Currently, a project's workboard shows:
- columns for the project itself, containing tasks in the project; and
- columns for the project's milestones, containing tasks in the milestones.
Subproject columns are not currently shown. The major reason for this is that a task may be in multiple subprojects simultaneously (for example, a task describing a conflict between routing power to the warp drive and the shields may be in both Engineering → Shields and Engineering → Warp Drive).
If it is, the card will appear twice on the board, once in each column, and dragging it will mean different things depending on which copy you drag. Because this added a significant amount of complexity to the display and transaction code, we opted to hold this back from the initial projects iteration, both to make sure this was a reasonable way to move forward and to make sure our other decisions about subprojects and workboard behavior were generally reasonable.

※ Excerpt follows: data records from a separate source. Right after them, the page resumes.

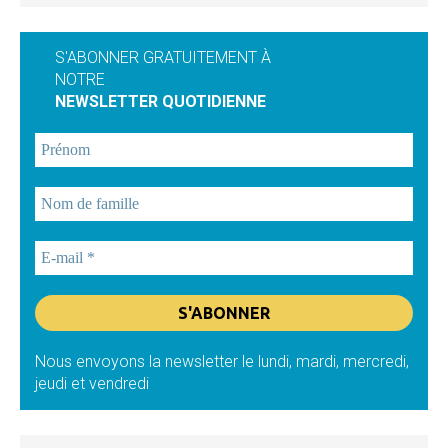
S'ABONNER GRATUITEMENT À
NOTRE
NEWSLETTER QUOTIDIENNE
Nous envoyons la newsletter le lundi, mardi, mercredi,
jeudi et vendredi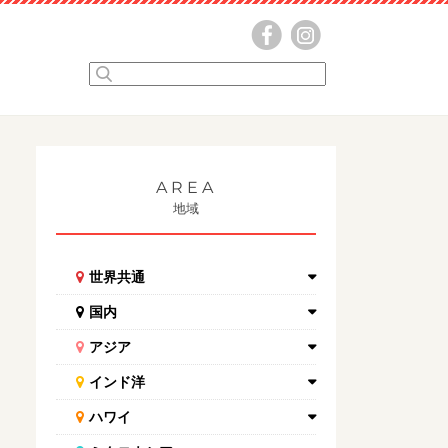
AREA
地域
世界共通
国内
アジア
インド洋
ハワイ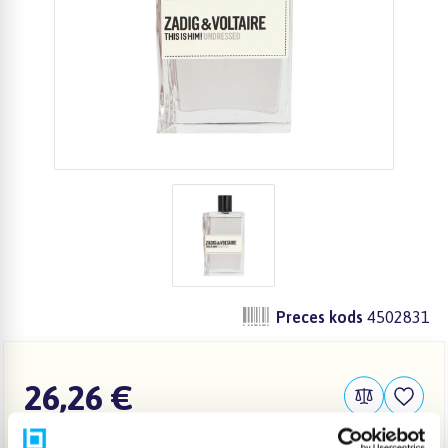
Preces kods
4502831
26,26 €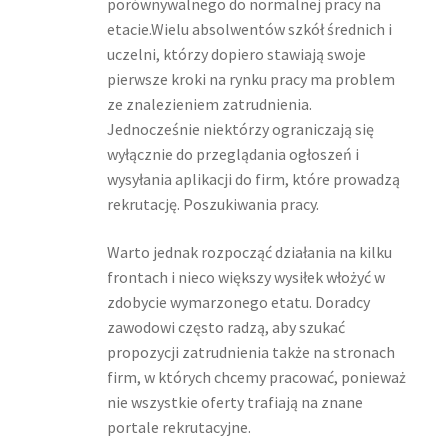
porównywalnego do normalnej pracy na
etacie.Wielu absolwentów szkół średnich i
uczelni, którzy dopiero stawiają swoje
pierwsze kroki na rynku pracy ma problem
ze znalezieniem zatrudnienia.
Jednocześnie niektórzy ograniczają się
wyłącznie do przeglądania ogłoszeń i
wysyłania aplikacji do firm, które prowadzą
rekrutację. Poszukiwania pracy.
Warto jednak rozpocząć działania na kilku
frontach i nieco większy wysiłek włożyć w
zdobycie wymarzonego etatu. Doradcy
zawodowi często radzą, aby szukać
propozycji zatrudnienia także na stronach
firm, w których chcemy pracować, ponieważ
nie wszystkie oferty trafiają na znane
portale rekrutacyjne.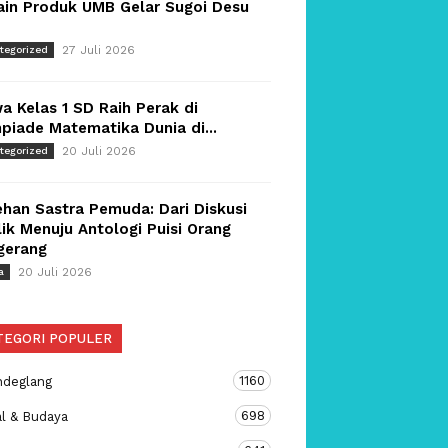
ain Produk UMB Gelar Sugoi Desu
27 Juli 2026
tegorized
a Kelas 1 SD Raih Perak di
piade Matematika Dunia di...
20 Juli 2026
tegorized
han Sastra Pemuda: Dari Diskusi
ik Menuju Antologi Puisi Orang
gerang
20 Juli 2026
a
TEGORI POPULER
1160
ndeglang
698
al & Budaya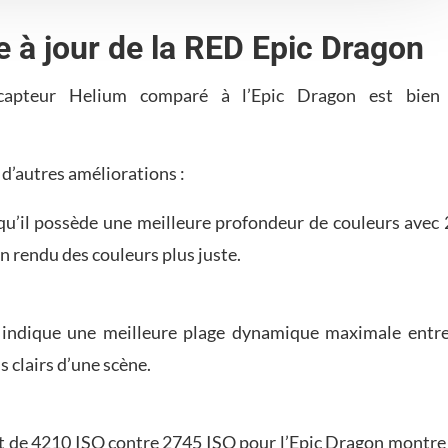
 à jour de la RED Epic Dragon
 capteur Helium comparé à l’Epic Dragon est bien
d’autres améliorations :
 qu’il possède une meilleure profondeur de couleurs avec 
n rendu des couleurs plus juste.
 indique une meilleure plage dynamique maximale entre
s clairs d’une scène.
t de 4210 ISO contre 2745 ISO pour l’Epic Dragon montre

I think we're generally pretty happy with where things are in terms of other product decisions, and work connected to T6027 has also cleaned up some of the underlying transaction code. However, there is still a nontrivial amount of work here to make the display code work correctly and resolve weird cases like:
- dragging a copy of a task into another column which already has a copy of the task;
- highlighting (and animating?) other copies of tasks to make relationships more clear;
- updating all copies of a task when one copy is edited;
- warning about the consequences of dragging a subproject task currently in multiple subprojects to a superproject column or a milestone column?
Some of the adjacent work mentioned on T10349 under Workboard Updates after Edits and in preparation for T4900 may also need to happen here. This would expose us to more types of potential edits that could leave a workboard in a confusing state, and greater potential confusion from those edits.
I generally wrote the code with this change in mind, so the pathway should not be a particularly long one, but it's not just flipping a switch either.